Running and benchmarking python is easier if you have a standard place to run and share them. Kaggle fits this profile perfectly. It is a hosted service for your code which can be run and shared online.

Developing in Cloud

https://www.kaggle.com/tusharm567

As an added advantage, I get direct access to loads of public datasets to play and sharpen my skills on.

Benchmarking Code

from math import *
%timeit tan(atan(exp(log(sqrt(1*1)))))

This kind of stuff is helpful while learning and testing out algorithms and/or comparing different approaches to a solution based on compute.

You can also time an entire cell of code while running multiple iterations to make sure the machine is warmed up.

%%timeit 

Or maybe you wanna check the profiler output.

%prun my_func(100)

Sometimes it’s not about compute, but all about the memory

def large_mem(count):
    a = []
    for i in range(count):
        a.append(i)
        
%memit large_mem(100000000)
peak memory: 4121.68 MiB, increment: 3838.79 MiB

Reference: https://jakevdp.github.io/PythonDataScienceHandbook/01.07-timing-and-profiling.html

Sharing with the World

Jupyter allows me to write python in a browser while documenting things around my code in markdown.
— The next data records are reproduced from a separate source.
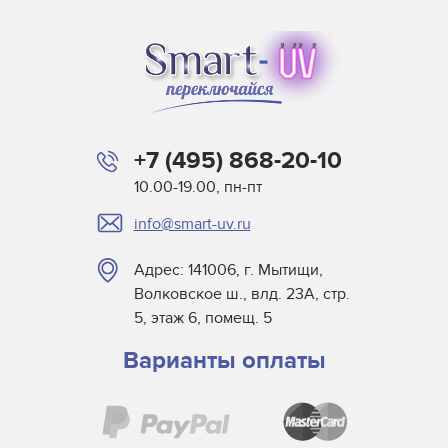
+7 (495) 868-20-10
10.00-19.00, пн-пт
info@smart-uv.ru
Адрес: 141006, г. Мытищи,
Волковское ш., влд. 23А, стр.
5, этаж 6, помещ. 5
Варианты оплаты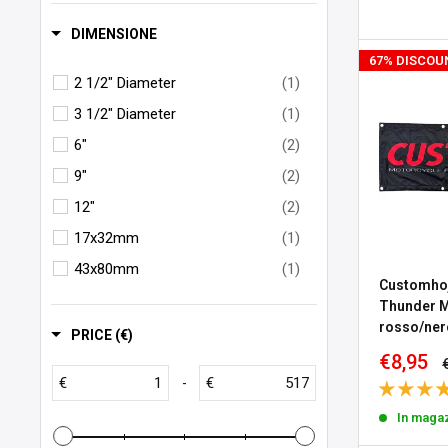
MCS
(22)
DIMENSIONE
Roeg
(1)
67% DISCOU
2 1/2" Diameter
(1)
Roland Sands Design
(1)
3 1/2" Diameter
(1)
S&S
(3)
6"
(2)
Santa Cruz
(2)
9"
(2)
V-Twin MFG
(18)
12"
(2)
Von Dutch
(1)
17x32mm
(1)
Wannabe Choppers
(1)
43x80mm
(1)
Zodiac
(1)
Customhoj
Thunder M
Öhlins
(6)
rosso/ner
PRICE (€)
Prezzo
€8,95
sconta
€
€
-
In maga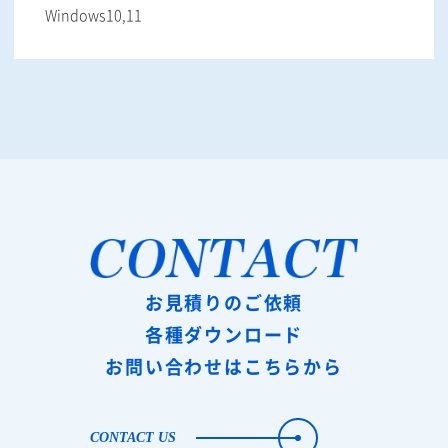
Windows10,11
お見積りのご依頼
各種ダウンロード
お問い合わせはこちらから
CONTACT US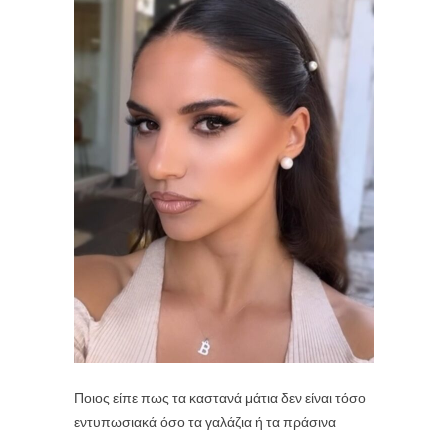
Ποιος είπε πως τα καστανά μάτια δεν είναι τόσο
εντυπωσιακά όσο τα γαλάζια ή τα πράσινα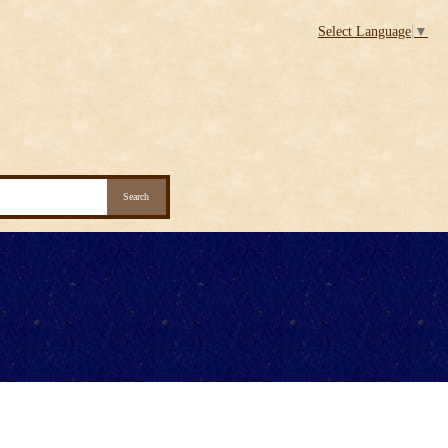
Select Language
▼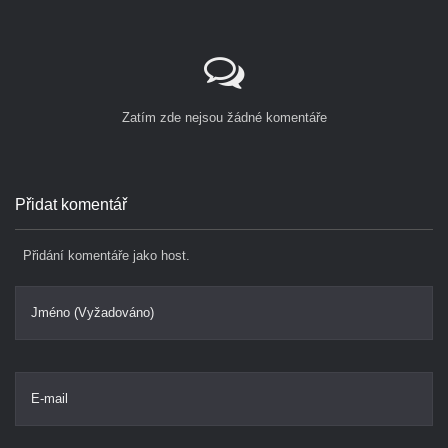
Zatím zde nejsou žádné komentáře
Přidat komentář
Přidání komentáře jako host.
Jméno (Vyžadováno)
E-mail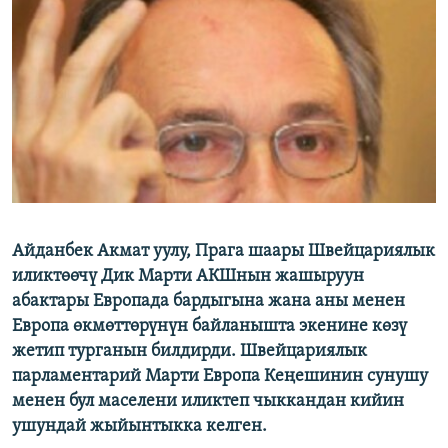
ОНЛАЙН ШЕРИНЕ
ЭЖЕ-СИҢДИЛЕР
АЗАТТЫК+
ЫҢГАЙСЫЗ СУРООЛОР
ЭЕ/АРнун бардык сайттары
Айданбек Акмат уулу, Прага шаары Швейцариялык
иликтөөчү Дик Марти АКШнын жашыруун
абактары Европада бардыгына жана аны менен
Европа өкмөттөрүнүн байланышта экенине көзү
жетип турганын билдирди. Швейцариялык
парламентарий Марти Европа Кеңешинин сунушу
менен бул маселени иликтеп чыккандан кийин
ушундай жыйынтыкка келген.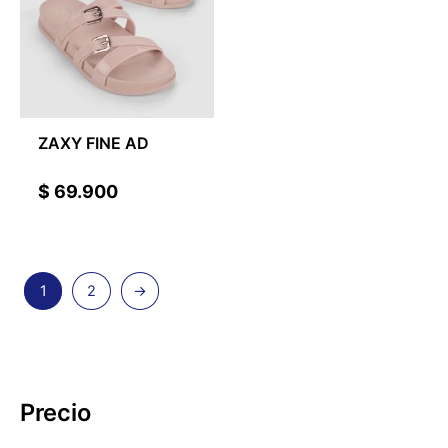
ZAXY FINE AD
$
69.900
1
2
→
Precio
This can help me better explain the code to the user.

Now since I own this notebook, I might like to host the results outside of Kaggle, maybe in my blog. I can execute and export markdown which is then importable as a post into my blog.

sudo python3 -m pip install ipykernel
sudo python3 -m ipykernel install --user
jupyter nbconvert --to markdown --execute notebook.ipynb

This is useful in cases like when my sister wanted some data manipulation scripts. I could’ve written a python script in vim and shared it, but it wouldn’t make sense to her and even I would be confused later when I might want to revisit this (I’m learning a lot of new stuff and need to reference a lot of tricks to do things in python).

Reference: https://ipython.readthedocs.io/en/latest/install/kernel_install.html

Running in Production

This service is prominently used to work on datasets and so they provide efficient data upload and download services for the notebooks. It’s made to test the notebook with sample data during development but when I need to run the code on an optimized hardware (on any sort of compute unit including server-less functions), it would be helpful to export the notebook in a runnable format.

Easy enough, Kaggle supports a download button for ipynb version of the notebook.

Converting to python is a single command, but you might need to install some stuff.

sudo pip install jupyter
sudo pip install nbconvert

Then export a python executable version of notebook.

jupyter nbconvert --to python notebook.ipynb

The above command creates a notebook.py file. However this script expects a structure. The structure below includes the output files generated after running the script from inside src.

|-- input
|   |-- file1.txt
|   |-- file2.txt
|   |-- file3.txt
|-- src
    |-- notebook.py
    |-- output_1.csv
    |-- output_2.csv